Skoll and Hati: Devourers of Sun and Moon in Norse myth

Hati and Skoll in Norse mythology

When Ragnarok broke the sky and made Yggdrasil tremble, the Doomsday finally came in Norse mythology. The whole cosmos fell in darkness because the Sun and the Moon disappeared on the sky. It was Skoll and Hati who swallowed these shining stars.

Who were Skoll and Hati?

Skoll and Hati were two wolves that played supporting roles in Norse mythology. Skoll (pronounced SKOHL) means “The Mocker” and Hati mean “The Hater”. In Norse mythology, these wolves ran across the sky every day in the hope of swallowing the sun and the moon. Their attempts only succeeded when Ragnarok was about to happen.
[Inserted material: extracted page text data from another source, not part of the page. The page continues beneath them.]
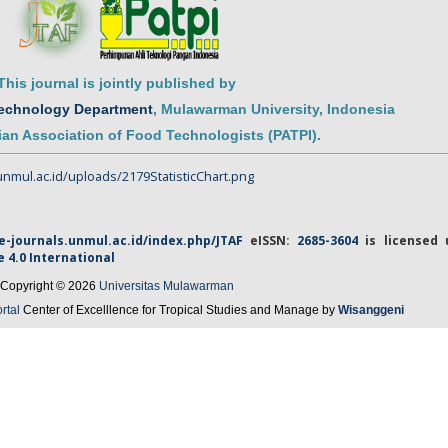
This journal is jointly published by
Technology Department
,
Mulawarman
University
, Indonesia
an Association of Food Technologists (PATPI)
.
/e-journals.unmul.ac.id/index.php/JTAF
eISSN
:
2685-3604
is licensed 
e
4.0 International
Copyright © 2026
Universitas Mulawarman
rtal
Center of Excelllence for Tropical Studies and Manage by
Wisanggeni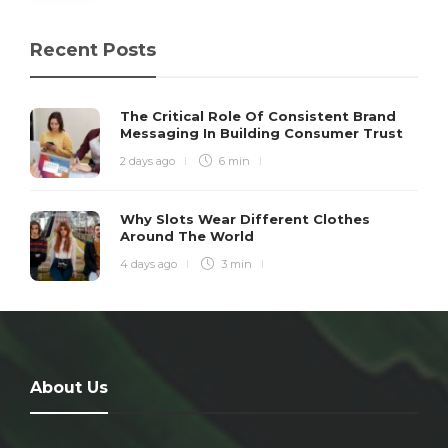
Recent Posts
The Critical Role Of Consistent Brand
Messaging In Building Consumer Trust
2 days ago
6 min
Why Slots Wear Different Clothes
Around The World
4 days ago
3 min
About Us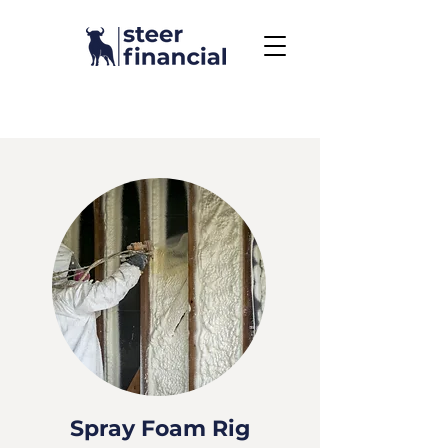
Call Us To Get Started
858.704.2444
Spray Foam Rig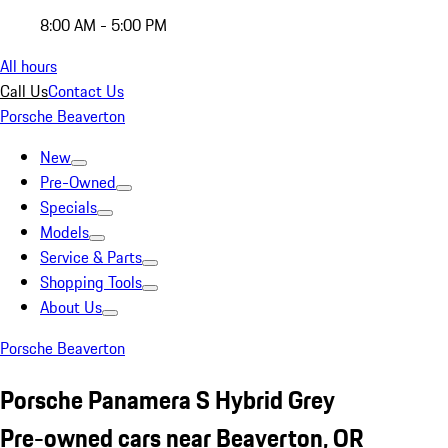
8:00 AM - 5:00 PM
All hours
Call Us
Contact Us
Porsche Beaverton
New
Pre-Owned
Specials
Models
Service & Parts
Shopping Tools
About Us
Porsche Beaverton
Porsche Panamera S Hybrid Grey
Pre-owned cars near Beaverton, OR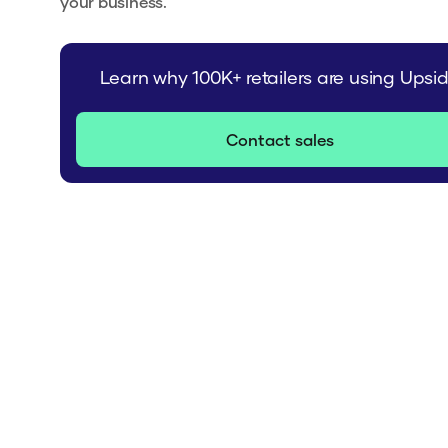
your business.
Learn why 100K+ retailers are using Upsi
Contact sales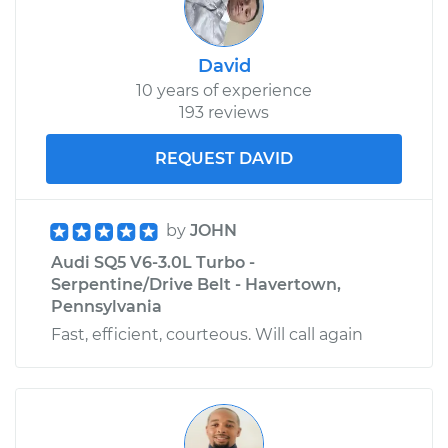
David
10 years of experience
193 reviews
REQUEST DAVID
by
JOHN
Audi SQ5 V6-3.0L Turbo -
Serpentine/Drive Belt - Havertown,
Pennsylvania
Fast, efficient, courteous. Will call again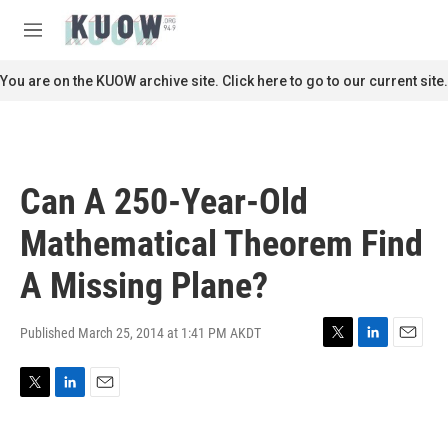
Skip to main content
S
e
M
a
e
r
n
You are on the KUOW archive site. Click here to go to our current site.
c
u
h
u
e
r
Can A 250-Year-Old
y
Mathematical Theorem Find
A Missing Plane?
Published March 25, 2014 at 1:41 PM AKDT
T
L
E
w
i
m
i
n
a
T
L
E
t
k
i
w
i
m
t
e
l
i
n
a
e
d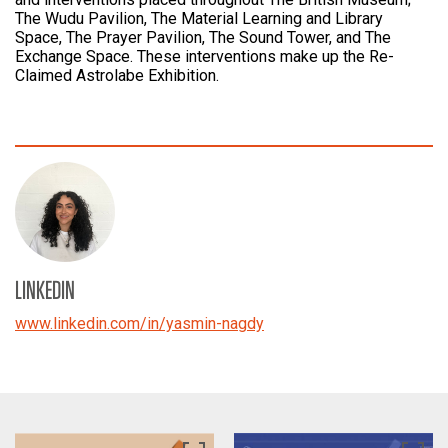
The Wudu Pavilion, The Material Learning and Library
Space, The Prayer Pavilion, The Sound Tower, and The
Exchange Space. These interventions make up the Re-
Claimed Astrolabe Exhibition.
LINKEDIN
www.linkedin.com/in/yasmin-nagdy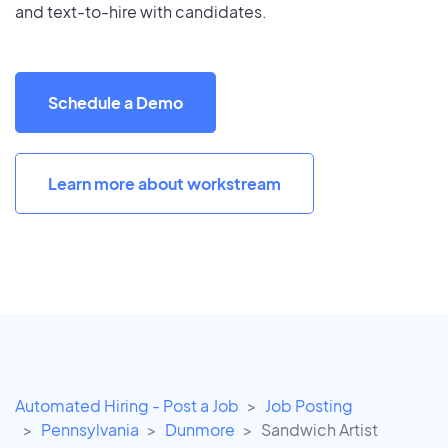
and text-to-hire with candidates.
Schedule a Demo
Learn more about workstream
Automated Hiring - Post a Job
Job Posting
Pennsylvania
Dunmore
Sandwich Artist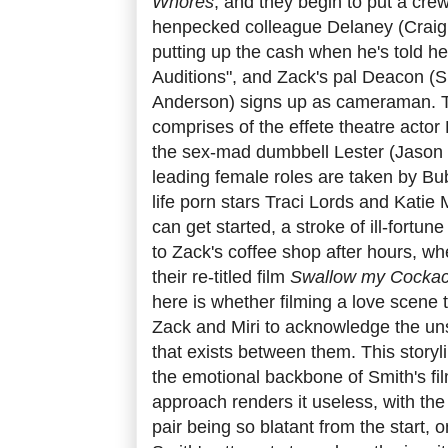
Whores
, and they begin to put a crew
henpecked colleague Delaney (Craig 
putting up the cash when he's told he
Auditions", and Zack's pal Deacon (Sm
Anderson) signs up as cameraman. Th
comprises of the effete theatre acto
the sex-mad dumbbell Lester (Jason
leading female roles are taken by Bu
life porn stars Traci Lords and Katie
can get started, a stroke of ill-fortun
to Zack's coffee shop after hours, wh
their re-titled film
Swallow my Cockac
here is whether filming a love scene to
Zack and Miri to acknowledge the un
that exists between them. This storyl
the emotional backbone of Smith's fi
approach renders it useless, with the
pair being so blatant from the start,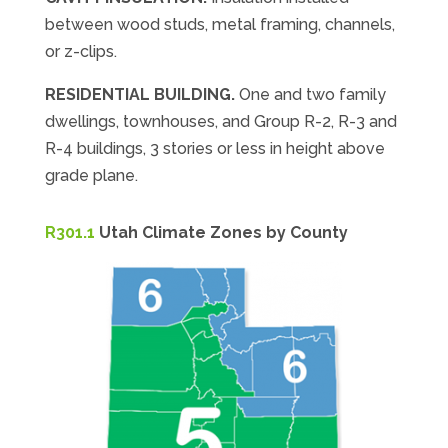
between wood studs, metal framing, channels,
or z-clips.
RESIDENTIAL BUILDING.
One and two family
dwellings, townhouses, and Group R-2, R-3 and
R-4 buildings, 3 stories or less in height above
grade plane.
R301.1
Utah Climate Zones by County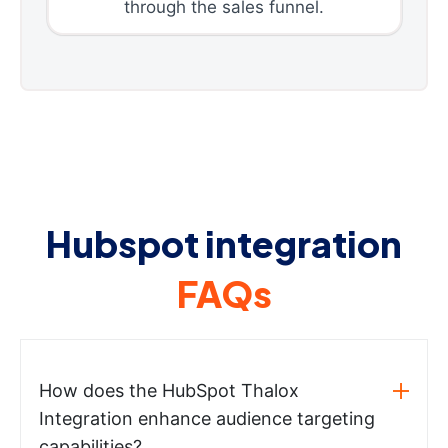
through the sales funnel.
Hubspot integration
FAQs
How does the HubSpot Thalox
Integration enhance audience targeting
capabilities?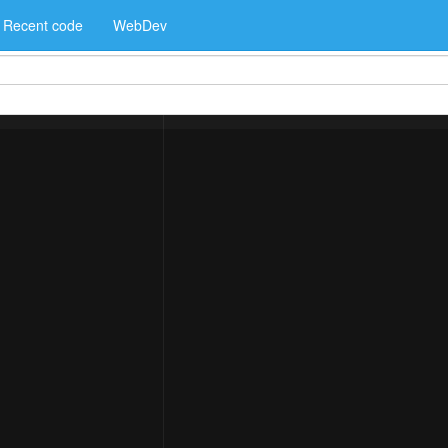
Recent code
WebDev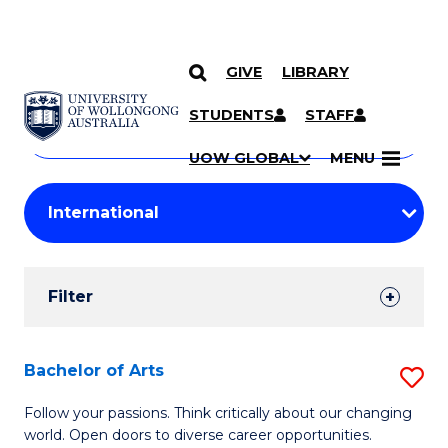
GIVE
LIBRARY
Search
SKIP TO CONTENT
Courses
STUDENTS
STAFF
Search
courses
Searc
UOW GLOBAL
MENU
by
Student
keyword
Filters
Filter
Results
Search
Bachelor of Arts
S
Results
B
Follow your passions. Think critically about our changing
world. Open doors to diverse career opportunities.
of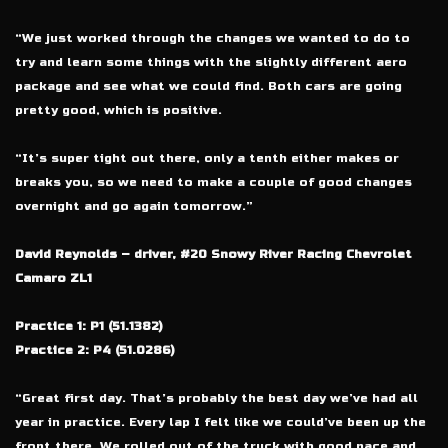
“We just worked through the changes we wanted to do to
try and learn some things with the slightly different aero
package and see what we could find. Both cars are going
pretty good, which is positive.
“It’s super tight out there, only a tenth either makes or
breaks you, so we need to make a couple of good changes
overnight and go again tomorrow.”
David Reynolds – driver, #20 Snowy River Racing Chevrolet
Camaro ZL1
Practice 1: P1 (51.1382)
Practice 2: P4 (51.0286)
“Great first day. That’s probably the best day we’ve had all
year in practice. Every lap I felt like we could’ve been up the
front there. We rolled out of the truck with good pace and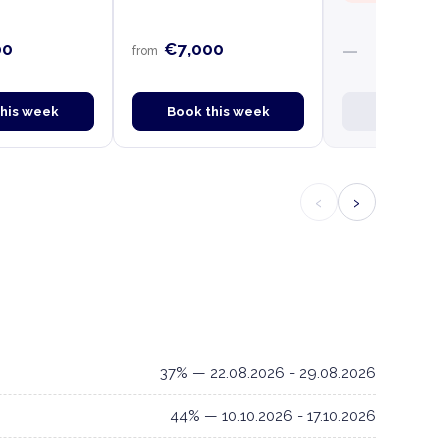
00
€7,000
—
from
this week
Book this week
Book this
‹
›
37% — 22.08.2026 - 29.08.2026
44% — 10.10.2026 - 17.10.2026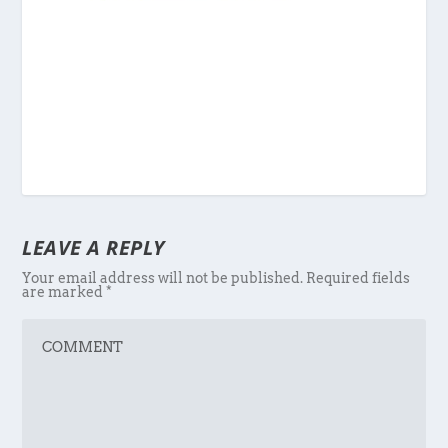
LEAVE A REPLY
Your email address will not be published.
Required fields
are marked
*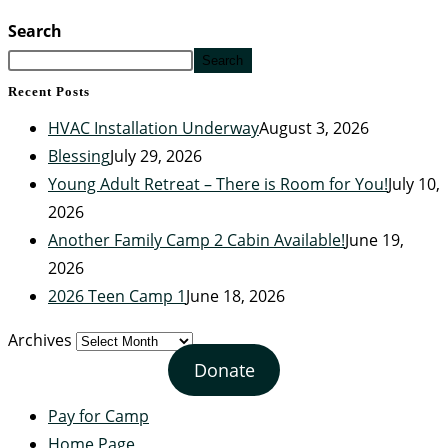
Search
Search
Recent Posts
HVAC Installation Underway
August 3, 2026
Blessing
July 29, 2026
Young Adult Retreat – There is Room for You!
July 10,
2026
Another Family Camp 2 Cabin Available!
June 19,
2026
2026 Teen Camp 1
June 18, 2026
Archives
Donate
Pay for Camp
Home Page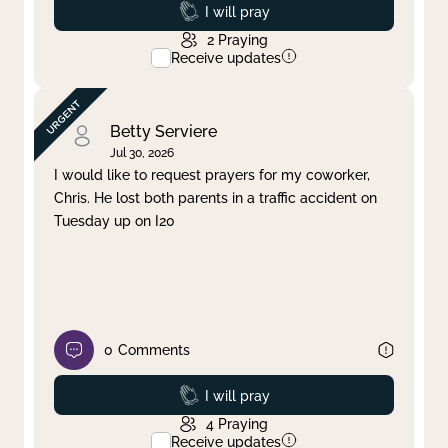
Prayed
I will pray
2
Praying
Receive updates
Betty Serviere
Jul 30, 2026
I would like to request prayers for my coworker,
Chris. He lost both parents in a traffic accident on
Tuesday up on I20
0
Comments
Prayed
I will pray
4
Praying
Receive updates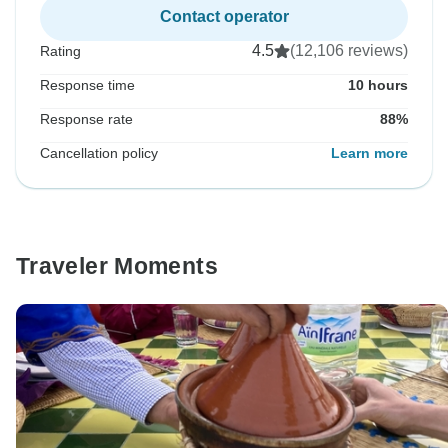
Contact operator
4.5
(12,106 reviews)
Rating
Response time
10 hours
Response rate
88%
Cancellation policy
Learn more
Traveler Moments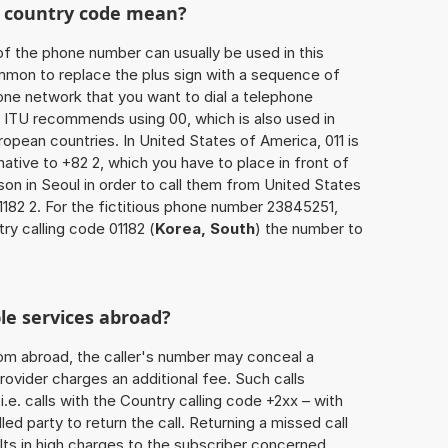
he country code mean?
of the phone number can usually be used in this
mmon to replace the plus sign with a sequence of
one network that you want to dial a telephone
 ITU recommends using 00, which is also used in
uropean countries. In United States of America, 011 is
native to +82 2, which you have to place in front of
on in Seoul in order to call them from United States
1182 2. For the fictitious phone number 23845251,
ry calling code 01182 (
Korea, South
) the number to
le services abroad?
rom abroad, the caller's number may conceal a
rovider charges an additional fee. Such calls
.e. calls with the Country calling code +2xx – with
lled party to return the call. Returning a missed call
ts in high charges to the subscriber concerned,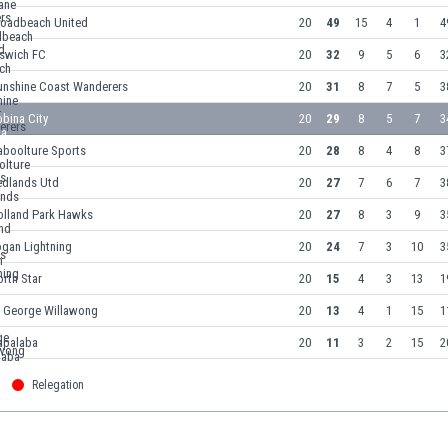
roadbeach United
20
49
15
4
1
4
pswich FC
20
32
9
5
6
3
unshine Coast Wanderers
20
31
8
7
5
3
bina City
20
29
8
5
7
3
aboolture Sports
20
28
8
4
8
3
edlands Utd
20
27
7
6
7
3
olland Park Hawks
20
27
8
3
9
3
ogan Lightning
20
24
7
3
10
3
rth Star
20
15
4
3
13
1
t George Willawong
20
13
4
1
15
1
apalaba
20
11
3
2
15
2
Relegation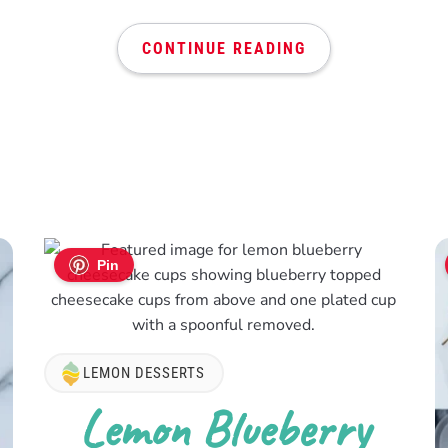
CONTINUE READING
Pin
LEMON DESSERTS
Lemon Blueberry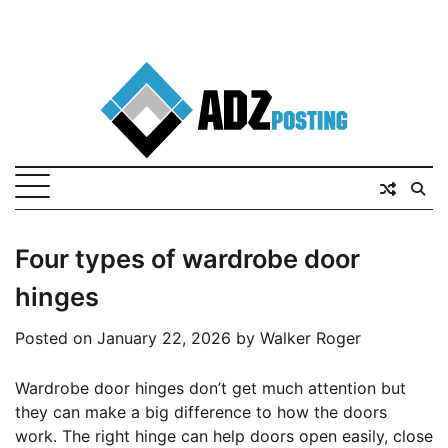
Four types of wardrobe door
hinges
Posted on
January 22, 2026
by
Walker Roger
Wardrobe door hinges don’t get much attention but
they can make a big difference to how the doors
work. The right hinge can help doors open easily, close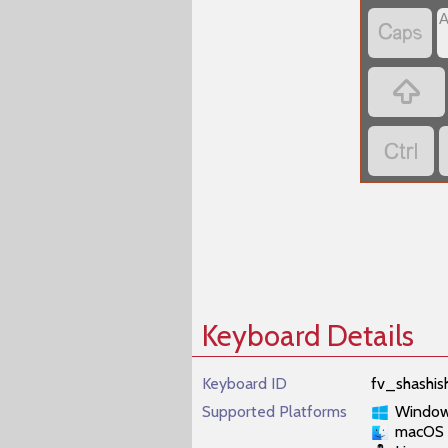



Keyboard Details
Keyboard ID
fv_shashis
Supported Platforms
Windo
macOS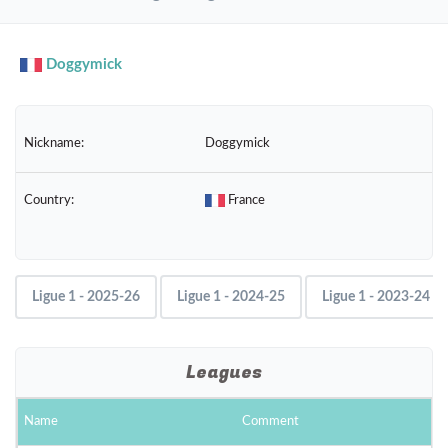
navig
Doggymick
Nickname:
Doggymick
Country:
France
Ligue 1 - 2025-26
Ligue 1 - 2024-25
Ligue 1 - 2023-24
Leagues
Name
Comment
Hati and Skoll the Devourers of the Sun and the Moon in Norse mythology
The notorious wolves chased the Moon and the Sun in the sky when Ragnarok happened in Norse cosmos

Although it is not clearly which pursued the Sun and which pursued the Moon, a stanza by Snorri Sturluson mentioned:

Skoll is the wolf’s name
Who follows the shining priest
To the isolated forest,
And the other is Hati,
Hróðvitnir’s son,
Who chases after the bright bride in the sky

“Stanza 39, Grímnismál, The Poetic Edda”

The noun that Snorri used for Skoll’s prey was “priest” which is masculine. And that for Hati’s prey was “bride” which is feminine. In Norse mythology, the moon was male and the sun was female, this suggested that Skoll pursued the moon while Hati chased the sun.

The Devourer of the Moon in Norse mythology

This stanza also mention the father of Hati (surely of Skoll as well), Hróðvitnir “Notorious Wolf”. And in Lokasenna from Poetic Edda, this name appeared too. It was dedicated to Fenrir the Wolf. So it seemed Fenrir in Norse mythology.

Another support to this came from Völuspá which mentioned the children of Fenrir swallowed the Sun and the Moon prior to Ragnarok.